#### [Input material]
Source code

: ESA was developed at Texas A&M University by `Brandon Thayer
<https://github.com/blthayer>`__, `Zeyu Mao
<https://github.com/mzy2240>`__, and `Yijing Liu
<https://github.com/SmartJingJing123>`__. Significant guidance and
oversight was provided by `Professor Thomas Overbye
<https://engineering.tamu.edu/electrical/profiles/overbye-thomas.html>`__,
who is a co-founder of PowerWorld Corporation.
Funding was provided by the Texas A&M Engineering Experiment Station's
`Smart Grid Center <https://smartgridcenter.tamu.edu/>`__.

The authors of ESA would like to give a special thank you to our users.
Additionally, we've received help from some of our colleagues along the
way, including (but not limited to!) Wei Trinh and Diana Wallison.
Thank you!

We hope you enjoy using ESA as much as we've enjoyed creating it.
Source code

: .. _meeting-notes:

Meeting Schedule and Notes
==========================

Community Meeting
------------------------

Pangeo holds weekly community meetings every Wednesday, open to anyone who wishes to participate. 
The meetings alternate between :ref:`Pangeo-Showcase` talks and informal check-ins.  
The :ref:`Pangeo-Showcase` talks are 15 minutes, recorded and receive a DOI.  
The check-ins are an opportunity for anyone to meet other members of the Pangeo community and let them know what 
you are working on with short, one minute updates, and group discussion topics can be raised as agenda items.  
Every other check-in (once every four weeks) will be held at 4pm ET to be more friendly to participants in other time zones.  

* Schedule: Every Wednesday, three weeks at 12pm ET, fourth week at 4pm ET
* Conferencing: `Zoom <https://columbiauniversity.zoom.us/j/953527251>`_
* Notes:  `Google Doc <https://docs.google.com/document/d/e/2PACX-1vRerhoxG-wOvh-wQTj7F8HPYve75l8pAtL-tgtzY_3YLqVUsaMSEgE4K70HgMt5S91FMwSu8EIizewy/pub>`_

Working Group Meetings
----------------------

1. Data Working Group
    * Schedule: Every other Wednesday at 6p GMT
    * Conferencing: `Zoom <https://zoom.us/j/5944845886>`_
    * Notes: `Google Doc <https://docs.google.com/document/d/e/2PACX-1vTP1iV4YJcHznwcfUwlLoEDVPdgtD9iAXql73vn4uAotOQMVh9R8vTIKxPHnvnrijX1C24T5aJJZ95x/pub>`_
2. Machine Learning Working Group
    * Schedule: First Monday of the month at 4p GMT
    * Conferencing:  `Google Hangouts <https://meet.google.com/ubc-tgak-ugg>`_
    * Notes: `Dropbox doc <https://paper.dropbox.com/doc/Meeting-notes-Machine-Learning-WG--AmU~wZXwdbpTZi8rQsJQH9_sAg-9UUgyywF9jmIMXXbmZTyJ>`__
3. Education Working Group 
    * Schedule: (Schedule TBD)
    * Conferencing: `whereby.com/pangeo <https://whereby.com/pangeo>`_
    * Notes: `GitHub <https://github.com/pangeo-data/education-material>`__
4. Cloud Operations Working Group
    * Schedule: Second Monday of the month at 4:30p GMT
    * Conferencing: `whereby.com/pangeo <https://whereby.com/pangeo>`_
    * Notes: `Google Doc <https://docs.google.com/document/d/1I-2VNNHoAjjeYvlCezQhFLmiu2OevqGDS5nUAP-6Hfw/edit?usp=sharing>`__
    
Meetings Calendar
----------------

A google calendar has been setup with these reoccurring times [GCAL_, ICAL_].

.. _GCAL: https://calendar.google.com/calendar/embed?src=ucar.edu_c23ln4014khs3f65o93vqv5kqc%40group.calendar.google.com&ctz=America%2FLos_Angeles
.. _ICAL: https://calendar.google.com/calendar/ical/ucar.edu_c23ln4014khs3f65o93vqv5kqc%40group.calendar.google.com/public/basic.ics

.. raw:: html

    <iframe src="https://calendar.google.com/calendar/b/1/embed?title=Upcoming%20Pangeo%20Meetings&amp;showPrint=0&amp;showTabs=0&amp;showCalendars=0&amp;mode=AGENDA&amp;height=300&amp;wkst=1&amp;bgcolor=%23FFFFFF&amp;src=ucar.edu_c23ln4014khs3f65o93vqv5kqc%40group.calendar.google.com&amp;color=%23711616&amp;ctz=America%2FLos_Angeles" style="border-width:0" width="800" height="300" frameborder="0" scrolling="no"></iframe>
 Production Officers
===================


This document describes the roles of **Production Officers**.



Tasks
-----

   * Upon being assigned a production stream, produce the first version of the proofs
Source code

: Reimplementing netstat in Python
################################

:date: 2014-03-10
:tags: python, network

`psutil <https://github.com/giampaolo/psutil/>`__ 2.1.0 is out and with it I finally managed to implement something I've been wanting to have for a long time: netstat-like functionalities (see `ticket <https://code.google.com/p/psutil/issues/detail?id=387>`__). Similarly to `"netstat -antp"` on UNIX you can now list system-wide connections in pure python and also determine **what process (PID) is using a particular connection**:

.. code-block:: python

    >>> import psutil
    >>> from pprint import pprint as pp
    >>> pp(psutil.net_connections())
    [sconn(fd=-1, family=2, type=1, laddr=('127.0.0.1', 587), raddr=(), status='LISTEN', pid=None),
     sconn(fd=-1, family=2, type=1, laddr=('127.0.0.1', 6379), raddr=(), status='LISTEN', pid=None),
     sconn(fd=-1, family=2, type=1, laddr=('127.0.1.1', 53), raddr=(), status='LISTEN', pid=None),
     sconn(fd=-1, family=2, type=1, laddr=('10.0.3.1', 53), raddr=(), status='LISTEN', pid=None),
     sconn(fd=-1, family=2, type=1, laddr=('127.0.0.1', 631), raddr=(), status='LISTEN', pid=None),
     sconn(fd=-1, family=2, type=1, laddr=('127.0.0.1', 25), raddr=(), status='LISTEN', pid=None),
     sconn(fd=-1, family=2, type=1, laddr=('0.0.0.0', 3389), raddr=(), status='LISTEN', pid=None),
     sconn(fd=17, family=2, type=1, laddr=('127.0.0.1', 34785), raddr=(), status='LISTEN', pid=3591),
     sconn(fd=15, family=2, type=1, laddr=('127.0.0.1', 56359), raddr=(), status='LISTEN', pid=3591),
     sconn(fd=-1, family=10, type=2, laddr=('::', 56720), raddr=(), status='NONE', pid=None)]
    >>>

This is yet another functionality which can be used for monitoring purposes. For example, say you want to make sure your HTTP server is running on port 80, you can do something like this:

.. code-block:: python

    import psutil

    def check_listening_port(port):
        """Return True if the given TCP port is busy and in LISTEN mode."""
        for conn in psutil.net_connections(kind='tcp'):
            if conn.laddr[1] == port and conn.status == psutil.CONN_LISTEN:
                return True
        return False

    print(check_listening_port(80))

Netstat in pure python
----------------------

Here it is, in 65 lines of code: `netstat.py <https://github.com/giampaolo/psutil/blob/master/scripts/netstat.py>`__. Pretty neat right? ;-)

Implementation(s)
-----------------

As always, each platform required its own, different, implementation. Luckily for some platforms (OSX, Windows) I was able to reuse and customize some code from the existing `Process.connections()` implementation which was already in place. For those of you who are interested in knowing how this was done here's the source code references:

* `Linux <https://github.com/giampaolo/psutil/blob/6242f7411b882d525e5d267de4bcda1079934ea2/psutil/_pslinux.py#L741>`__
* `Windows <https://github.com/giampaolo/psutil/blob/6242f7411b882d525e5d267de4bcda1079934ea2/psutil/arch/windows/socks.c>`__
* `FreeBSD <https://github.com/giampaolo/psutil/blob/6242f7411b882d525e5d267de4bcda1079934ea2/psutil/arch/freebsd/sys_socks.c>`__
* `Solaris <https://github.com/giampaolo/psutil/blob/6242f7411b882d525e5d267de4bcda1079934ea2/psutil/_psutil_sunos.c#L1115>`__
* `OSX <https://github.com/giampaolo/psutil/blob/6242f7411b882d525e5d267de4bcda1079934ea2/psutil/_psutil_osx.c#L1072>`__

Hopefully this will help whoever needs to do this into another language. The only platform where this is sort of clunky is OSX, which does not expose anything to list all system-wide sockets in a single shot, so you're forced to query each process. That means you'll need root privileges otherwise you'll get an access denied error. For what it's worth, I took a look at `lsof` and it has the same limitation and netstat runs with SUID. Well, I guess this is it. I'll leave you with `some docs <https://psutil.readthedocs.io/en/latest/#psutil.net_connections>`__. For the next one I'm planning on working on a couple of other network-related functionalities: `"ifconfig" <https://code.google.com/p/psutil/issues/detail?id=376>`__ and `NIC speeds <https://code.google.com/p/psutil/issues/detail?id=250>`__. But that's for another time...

#### [Task to complete]
Count up the lines containing "giampaolo" in the listing above, then write that number and stop.

#### [Result for this task]
7